A multimodal approach of sentiment analysis to predict customer emotions towards a product
Abstract
Begun roughly a decade ago, Sentiment analysis, the science of understanding human emotions, can trace its roots back to the middle of the 19th century. The
motive of sentiment analysis is to extract and predict human emotions through facial expressions, speech or even text in some cases. Being inspired by the existing
ideas, we propose a multi-modal model in the market that uses both facial cue and
speech to forecast customers’ sentiments and satisfaction towards a certain product.

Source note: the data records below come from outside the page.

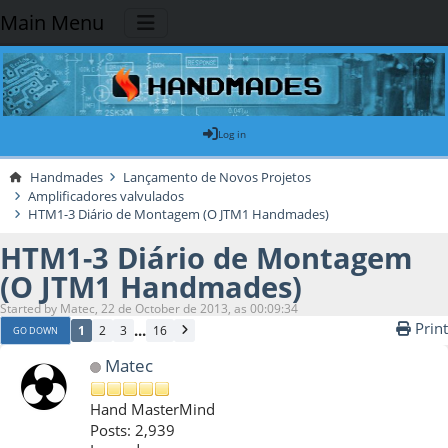
Main Menu
Log in
Handmades
Lançamento de Novos Projetos
Amplificadores valvulados
HTM1-3 Diário de Montagem (O JTM1 Handmades)
HTM1-3 Diário de Montagem
(O JTM1 Handmades)
Started by Matec, 22 de October de 2013, as 00:09:34
Print
...
1
2
3
16
GO DOWN
Matec
Hand MasterMind
Posts: 2,939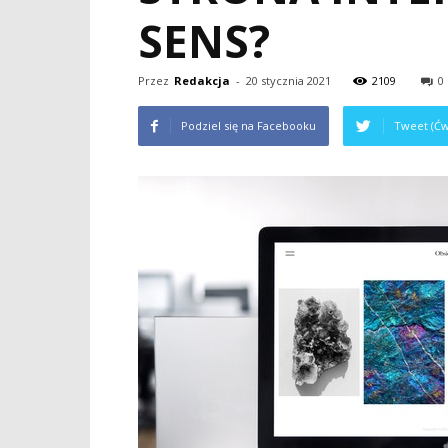
SENS?
Przez
Redakcja
-
20 stycznia 2021
2109
0
Podziel się na Facebooku
Tweet (Ćw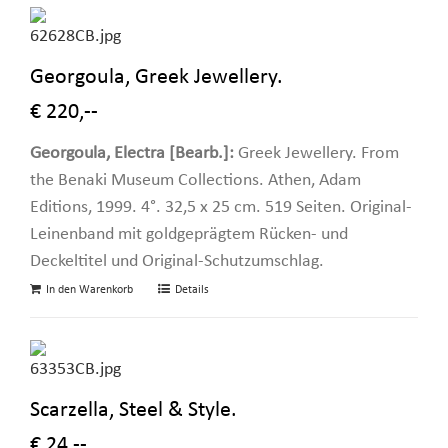
Georgoula, Greek Jewellery.
€ 220,--
Georgoula, Electra [Bearb.]:
Greek Jewellery. From
the Benaki Museum Collections. Athen, Adam
Editions, 1999. 4°. 32,5 x 25 cm. 519 Seiten. Original-
Leinenband mit goldgeprägtem Rücken- und
Deckeltitel und Original-Schutzumschlag.
In den Warenkorb
Details
Scarzella, Steel & Style.
€ 24,--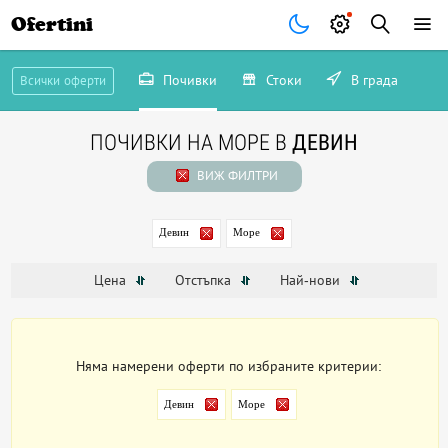
Ofertini
Почивки
Стоки
В града
Всички оферти
ПОЧИВКИ НА МОРЕ В
ДЕВИН
ВИЖ ФИЛТРИ
Девин
Море
Цена
Отстъпка
Най-нови
Няма намерени оферти по избраните критерии:
Девин
Море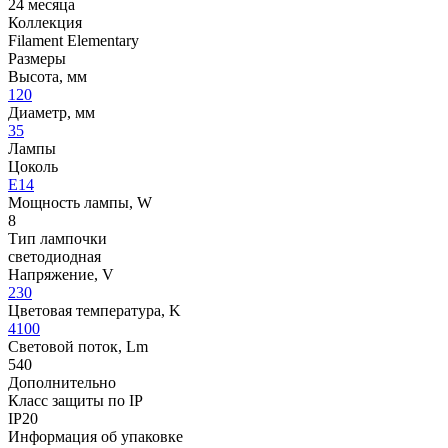
24 месяца
Коллекция
Filament Elementary
Размеры
Высота, мм
120
Диаметр, мм
35
Лампы
Цоколь
E14
Мощность лампы, W
8
Тип лампочки
светодиодная
Напряжение, V
230
Цветовая температура, K
4100
Световой поток, Lm
540
Дополнительно
Класс защиты по IP
IP20
Информация об упаковке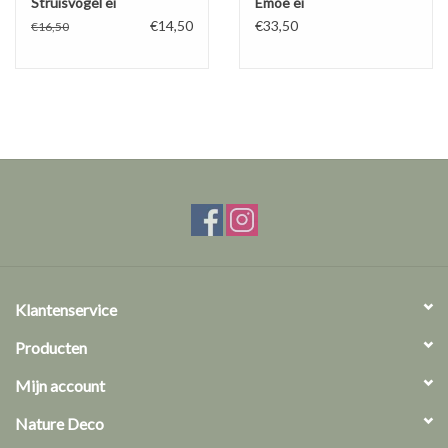
Struisvogel ei
Emoe ei
€14,50
€33,50
€16,50
Klantenservice
Producten
Mijn account
Nature Deco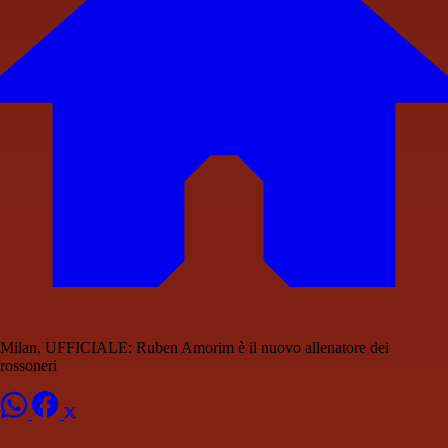
Milan, UFFICIALE: Ruben Amorim è il nuovo allenatore dei
rossoneri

Our model helps various companies get key insights for specific market regions and
their customers, and to gain a competitive advantage over the other. In this study,
we estimate product perception of a demography based on emotions that were extracted from customers’ facial expressions and speech. Although many researches
have been made in the eld, but very few of them are multifaceted, integrated systems, where the different components rely on each other to produce an absolute
result. We extract the emotions of people by recording their facial cues and speech
patterns as they interact with a specific product of the market, such as a mobile
phone in our case. We analyzed their facial expressions using AWS Rekognition. For
the textual part, we analyze the sentiments using an algorithm which has a mixture
of Tensorflow, Keras, Sequential model and RNN. Finally, we merge the previously
obtained emotions from the video section with the textual sentiment to get the features for our predictive model. The model was generated using an algorithm named
XGBoost. We have achieved an average accuracy of 81 percent approximately with
0.065 standard deviation by implementing cross validation of k-fold nature with
folds of 3 and also 5 different iterations.